The trade paid off initially. But in five and a half years, the S&P 500 more than doubled while value stocks generally underperformed. The LSV-picked stocks were up only modestly by the time they were sold in 2020. Adding insult to injury, once the health fund shed its shares, value stocks rose more than the broad market in last year’s fourth quarter. (As of May 2020, the fund also held a Pimco all-asset product valued at $21 million, about a third of which is in stocks. The fund declined to say whether it was sold.)
In recent years, the fund phased out its plain-vanilla corporate and government bonds, which became less attractive as yields tumbled. Instead, like other pension and health funds, it bought stakes in partnerships and companies that own a range of assets, such as real estate and bonds of all kinds, including bonds backed by mortgages.

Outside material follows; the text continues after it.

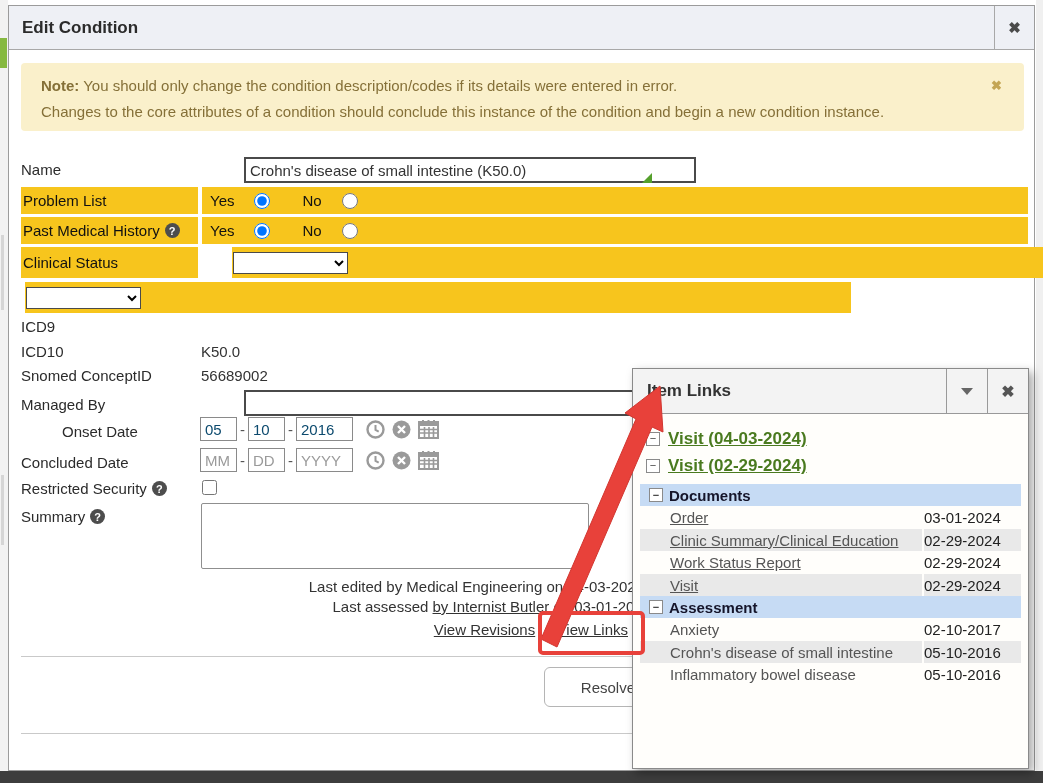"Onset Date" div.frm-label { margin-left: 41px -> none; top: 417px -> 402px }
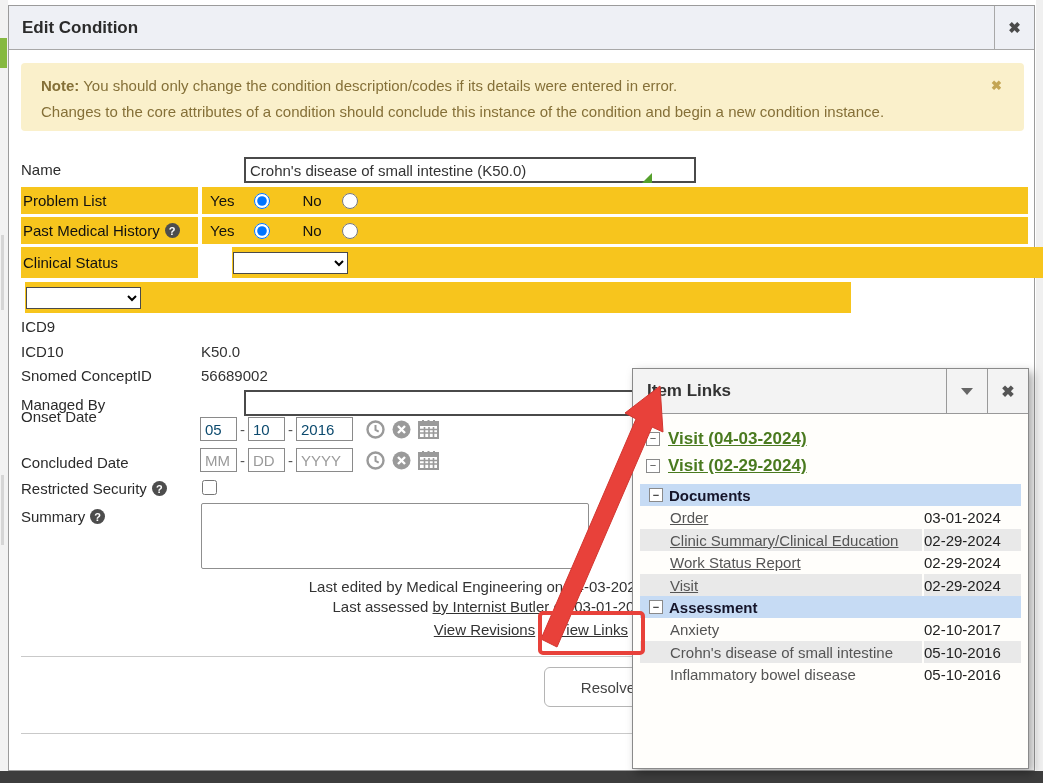"Work Status Report" div.tr-name { html: <div> <span>Work Status Report</span> </div> -> none }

Some of the new investments impose restrictions on what can be sold and when. The health fund’s spokesman said the redemption restrictions didn’t weigh on its decision to divest its stocks.
Actors and stage managers I spoke to weren’t aware of the stock sale. Several noted the fragility of the fund. Equity negotiators have an opportunity to put it on firmer financial footing when they negotiate a new Broadway production contract next year.
Substantially increasing employer contributions into the health fund may be a tough sell. But it would help the fund ease eligibility and rely less on investment income.